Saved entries
====

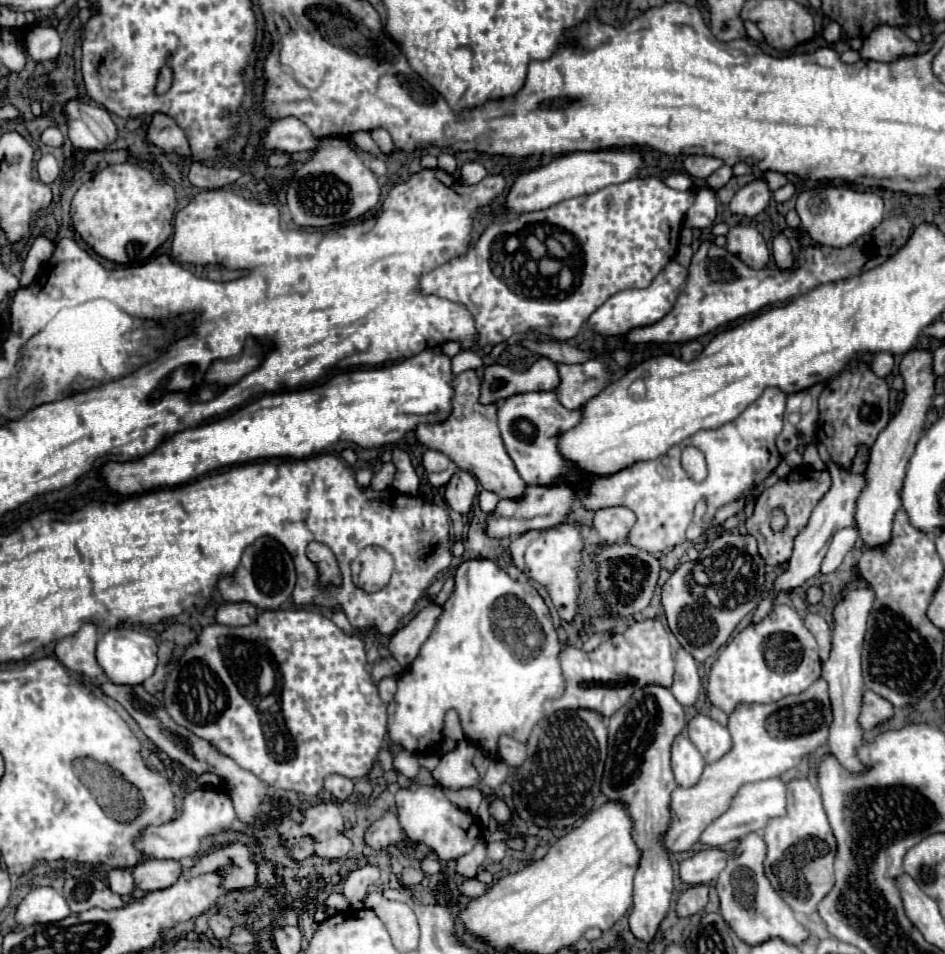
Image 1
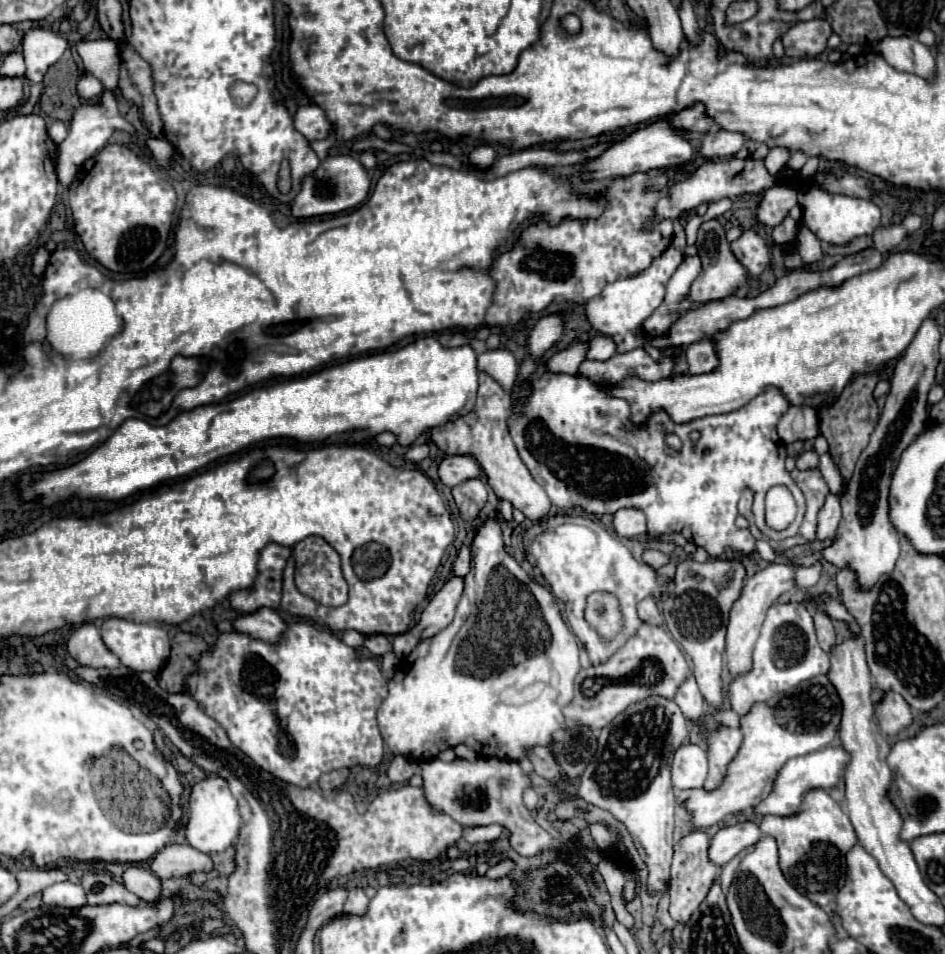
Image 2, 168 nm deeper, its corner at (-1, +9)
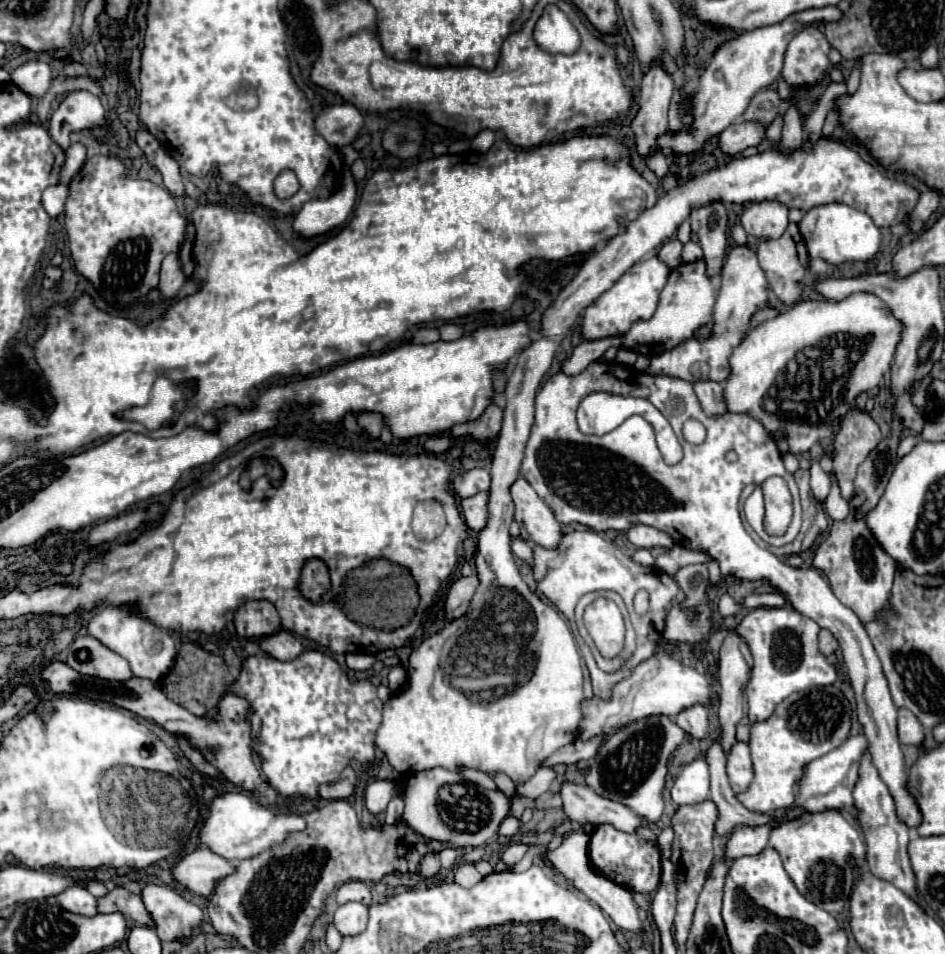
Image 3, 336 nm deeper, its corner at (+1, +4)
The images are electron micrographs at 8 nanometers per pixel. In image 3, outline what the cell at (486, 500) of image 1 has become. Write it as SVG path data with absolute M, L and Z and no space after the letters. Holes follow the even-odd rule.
M512 538L512 552L524 562L532 562L532 544L524 542L522 538Z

====

• [Task prompt] Extract precisely the lines beginning at the line containing "Image 2, 168" and ending at the last line of the entries above, exactly as written and with no pictures.

• [Written solution]
Image 2, 168 nm deeper, its corner at (-1, +9)
Image 3, 336 nm deeper, its corner at (+1, +4)
The images are electron micrographs at 8 nanometers per pixel. In image 3, outline what the cell at (486, 500) of image 1 has become. Write it as SVG path data with absolute M, L and Z and no space after the letters. Holes follow the even-odd rule.
M512 538L512 552L524 562L532 562L532 544L524 542L522 538Z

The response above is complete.